Auto-verifying bugs in new release

We’ve had the topic of auto-closing bugs come up a couple times now.

Would it be (technically) possible to have a test for a bug, and have that test run when a new version is released, and:

  • if present, add new version’s label
  • if absent:
    • if no active version labels remain for bug
      close it

?

Writing test is a work, and writing good test can be larger work than writing a fix. Without knowing the cause of the bug it is difficult to write right test.

Some bugs are difficult to reproduce automatically – they require third party packages, human interaction, enormous amount of computer resources (memory or CPU time) or unknown conditions.

1 Like

I would have thought so. Of course, the infrastructure would need to be written for bpo and then ported to github as part of the migration, so that’s in effect two implementations that would be needed (and it’s far more likely that there would be difficulties automating it for github, where we don’t control the tracker APIs).

But in principle I like the idea (although as @storchaka points out, it may only be applicable to a small subset of reported issues).

True. Yet we’ll need a test to add to the regression suite to ensure it doesn’t happen again.

Ideally, the bug submitter would attach a test; otherwise, a triager could add one, or core-devs might choose to spend time on it.

I think what you’re after is making us promote merging failing tests even before there is a fix and somehow have that encase the issue that is tracking the failing test.

That’s one way to do it, but not the way I would choose.

If we had a test associated with a bug/PR, then we could have a tool that would go through and run that test when a new version was being released, and take appropriate action depending on the success/failure of the test and which version(s) the bug was targeting.

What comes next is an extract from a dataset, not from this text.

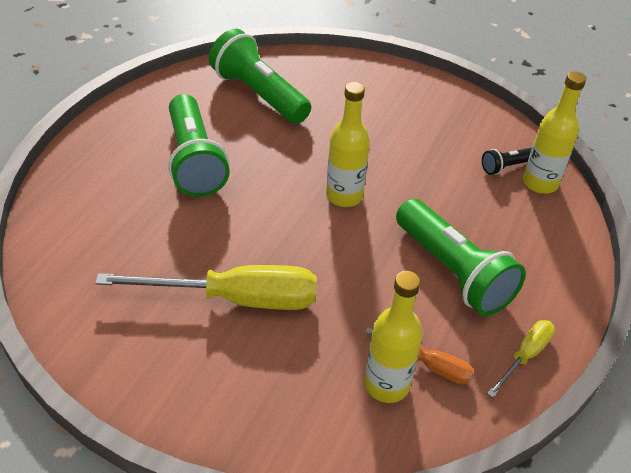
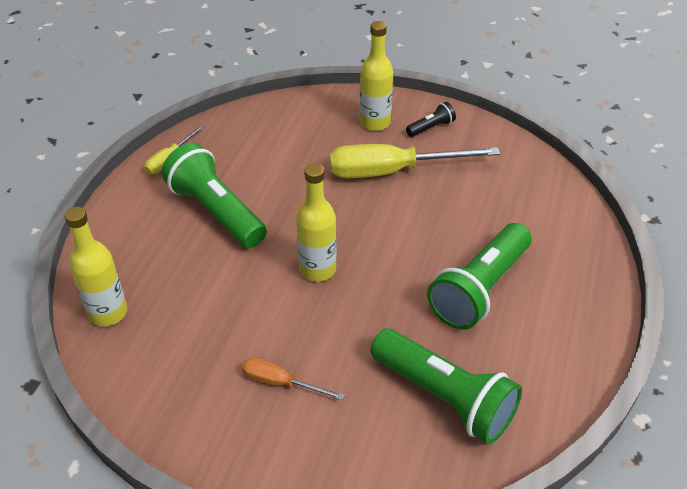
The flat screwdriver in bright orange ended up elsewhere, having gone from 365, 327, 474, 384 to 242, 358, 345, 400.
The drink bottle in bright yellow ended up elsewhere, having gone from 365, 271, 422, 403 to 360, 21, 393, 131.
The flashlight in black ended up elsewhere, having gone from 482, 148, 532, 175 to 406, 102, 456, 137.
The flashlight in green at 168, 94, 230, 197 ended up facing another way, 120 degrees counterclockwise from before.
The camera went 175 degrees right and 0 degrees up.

I would be in favor of automatically adding and changing labels, but I think don’t think the issue itself should be automatically closed if the test passes, as platform-specific and intermittent test failures are a significant concern. In order to close the issue, I think it should require some degree of verification from a core dev or triager rather than relying on an automated process.

So for such a tool you would need to:

  1. Have a PR that only contains tests can be applied cleanly
  2. Get a checkout
  3. Patch it
  4. Build Python
  5. Run the test suite

At which point you’re halfway to solving the problem and you’re just missing the fix. :wink: All of that to me would suggest just committing the test and admitting to ourselves we have a bug or really prioritize fixing bugs so things don’t sit around. Otherwise we could write a script that acts like a mini-tox that does this locally on one’s machine. But otherwise not committing the change seems like a lot of work to put into a tool for code that isn’t getting checked in.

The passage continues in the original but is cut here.